At the end of February, RGCL welcomed Sheila Castilho from Dublin City University. During her visit she gave a lecture comparing PBSMT and NMT systems. The lecture was well received and also attended by the Research Group’s MA students.
TITLE: A multifaceted comparison between PBSMT and NMT systems ABSTRACT
Since the inception of machine translation (MT), new techniques have regularly generated high expectation, often followed by disappointing results. Qualitative improvements have tended to be incremental rather than exponential.
Statistical machine translation (SMT) became the dominant MT paradigm in the 2000s and, since then, MT for production has become mainstream. Recently, Neural MT has emerged as a promising new MT paradigm, raising interest in academia and industry by outperforming phrase-based statistical MT systems despite many years of SMT development, based on impressive results in automatic evaluation.
This presentation will report a multifaceted comparison between statistical and neural machine translation systems that were developed for translation of data from Massive Open Online Courses.
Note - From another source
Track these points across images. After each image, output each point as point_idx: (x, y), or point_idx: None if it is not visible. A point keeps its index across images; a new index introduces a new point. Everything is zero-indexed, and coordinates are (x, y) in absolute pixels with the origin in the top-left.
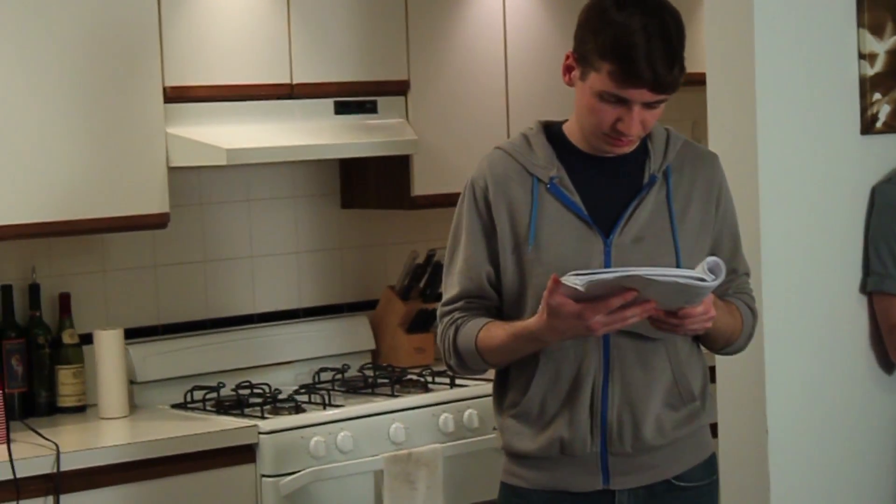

The study uses four language pairs: English to German, Greek, Portuguese, and Russian
Translation quality is evaluated using automatic metrics and human evaluation, carried out by professional translators. Results show that neural MT is preferred in side-by-side ranking, and is found to contain fewer overall errors. Results are less clear-cut for some error categories, and for temporal and technical post-editing effort. In addition, results are reported based on sentence length, showing advantages and disadvantages depending on the particular language pair and MT paradigm.